Saturday, September 2, 2017

The Push for S&P 500 and Reaching 2480 - To Sell the Rip and Buy the Dip


I was using this chart been found support and resistance points to be between 2401 and 2488 and the strength of last week was greater than what I imagined.  There is a cluster of bullish candles which hit a very hard resistance at 2480 

Every candle featured here is two days.  So the highs for the year at 2488.5 and Friday's close at 2473.75 show that price is midrange but it is high and extended.  It does not mean that the market cannot go higher but the S&P 500 is right near a "trigger" it is at an extreme high in the range, and when I first put together this chart, I had in mind the first resistance zone at 2455 and 2459, it is clear to see that price went through that resist point very quickly.  Then the shaded rectangle just above those two points was quickly taken out as well.  The zone between 2475 and 2488 is the most powerful zone and it seems that price is respecting it very nicely.  
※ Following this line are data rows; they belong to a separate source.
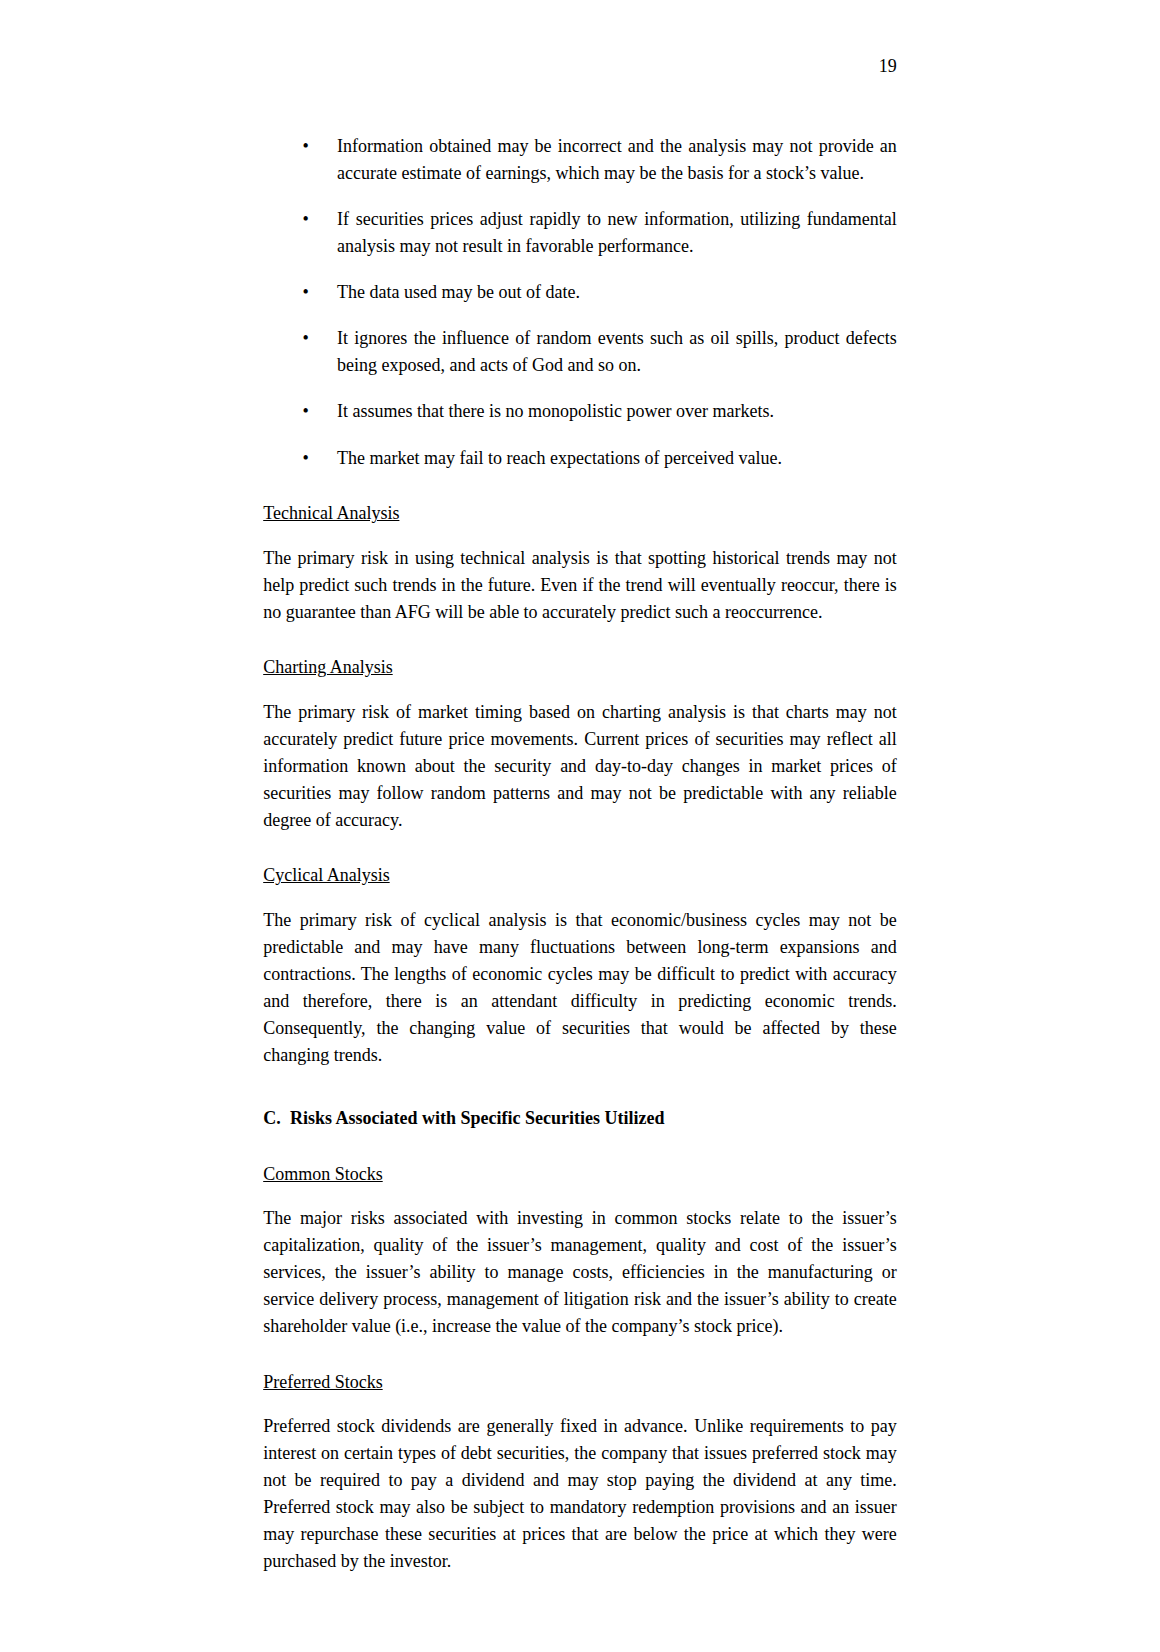19
Information obtained may be incorrect and the analysis may not provide an accurate estimate of earnings, which may be the basis for a stock’s value.
If securities prices adjust rapidly to new information, utilizing fundamental analysis may not result in favorable performance.
The data used may be out of date.
It ignores the influence of random events such as oil spills, product defects being exposed, and acts of God and so on.
It assumes that there is no monopolistic power over markets.
The market may fail to reach expectations of perceived value.
Technical Analysis
The primary risk in using technical analysis is that spotting historical trends may not help predict such trends in the future. Even if the trend will eventually reoccur, there is no guarantee than AFG will be able to accurately predict such a reoccurrence.
Charting Analysis
The primary risk of market timing based on charting analysis is that charts may not accurately predict future price movements. Current prices of securities may reflect all information known about the security and day-to-day changes in market prices of securities may follow random patterns and may not be predictable with any reliable degree of accuracy.
Cyclical Analysis
The primary risk of cyclical analysis is that economic/business cycles may not be predictable and may have many fluctuations between long-term expansions and contractions. The lengths of economic cycles may be difficult to predict with accuracy and therefore, there is an attendant difficulty in predicting economic trends. Consequently, the changing value of securities that would be affected by these changing trends.
C. Risks Associated with Specific Securities Utilized
Common Stocks
The major risks associated with investing in common stocks relate to the issuer’s capitalization, quality of the issuer’s management, quality and cost of the issuer’s services, the issuer’s ability to manage costs, efficiencies in the manufacturing or service delivery process, management of litigation risk and the issuer’s ability to create shareholder value (i.e., increase the value of the company’s stock price).
Preferred Stocks
Preferred stock dividends are generally fixed in advance. Unlike requirements to pay interest on certain types of debt securities, the company that issues preferred stock may not be required to pay a dividend and may stop paying the dividend at any time. Preferred stock may also be subject to mandatory redemption provisions and an issuer may repurchase these securities at prices that are below the price at which they were purchased by the investor.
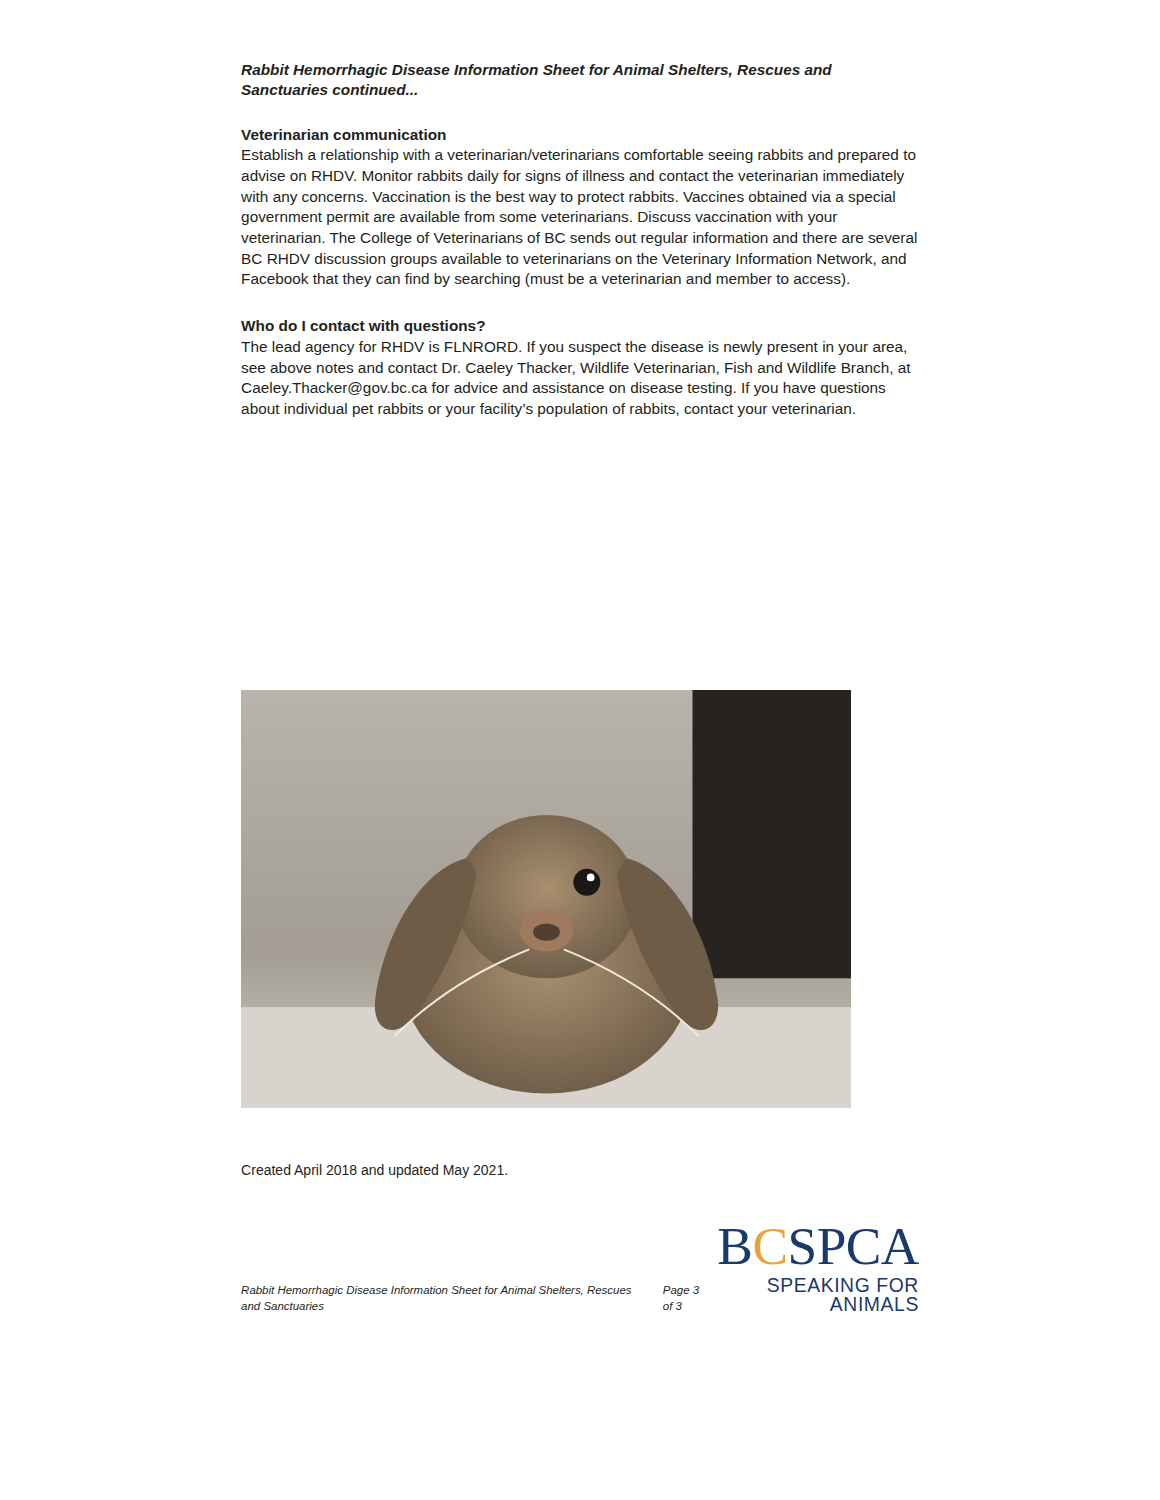Rabbit Hemorrhagic Disease Information Sheet for Animal Shelters, Rescues and Sanctuaries continued...
Veterinarian communication
Establish a relationship with a veterinarian/veterinarians comfortable seeing rabbits and prepared to advise on RHDV. Monitor rabbits daily for signs of illness and contact the veterinarian immediately with any concerns. Vaccination is the best way to protect rabbits. Vaccines obtained via a special government permit are available from some veterinarians. Discuss vaccination with your veterinarian. The College of Veterinarians of BC sends out regular information and there are several BC RHDV discussion groups available to veterinarians on the Veterinary Information Network, and Facebook that they can find by searching (must be a veterinarian and member to access).
Who do I contact with questions?
The lead agency for RHDV is FLNRORD. If you suspect the disease is newly present in your area, see above notes and contact Dr. Caeley Thacker, Wildlife Veterinarian, Fish and Wildlife Branch, at Caeley.Thacker@gov.bc.ca for advice and assistance on disease testing. If you have questions about individual pet rabbits or your facility’s population of rabbits, contact your veterinarian.
Created April 2018 and updated May 2021.
Rabbit Hemorrhagic Disease Information Sheet for Animal Shelters, Rescues and Sanctuaries Page 3 of 3
BCSPCA
SPEAKING FOR ANIMALS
If there should be any type of bearish activity it would involve more confirmation and some momentum on the downside.  The topping tell between 2480 and 2473 is strong enough to believe that the third zone of resistance will be everything we need to prevent the market from going higher at least in the short term.  There are some good buying points below, but it would take a few days for them to reveal themselves.